Reproduce the records below exactly, but leave their pictures out of the copy.

[Transcribed page contents]
-- Opening Marker --
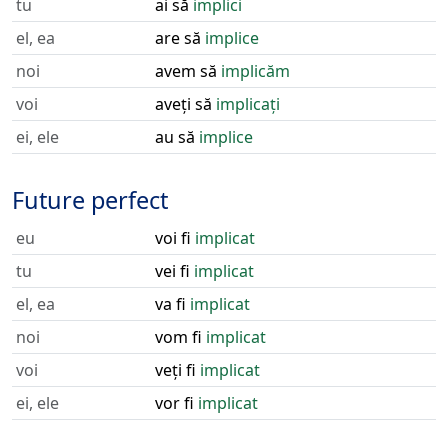
tu
ai să
implici
el, ea
are să
implice
noi
avem să
implicăm
voi
aveți să
implicați
ei, ele
au să
implice
Future perfect
eu
voi fi
implicat
tu
vei fi
implicat
el, ea
va fi
implicat
noi
vom fi
implicat
voi
veți fi
implicat
ei, ele
vor fi
implicat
-- Closing Marker --
• _Expected answer_
tu
ai să
implici
el, ea
are să
implice
noi
avem să
implicăm
voi
aveți să
implicați
ei, ele
au să
implice
Future perfect
eu
voi fi
implicat
tu
vei fi
implicat
el, ea
va fi
implicat
noi
vom fi
implicat
voi
veți fi
implicat
ei, ele
vor fi
implicat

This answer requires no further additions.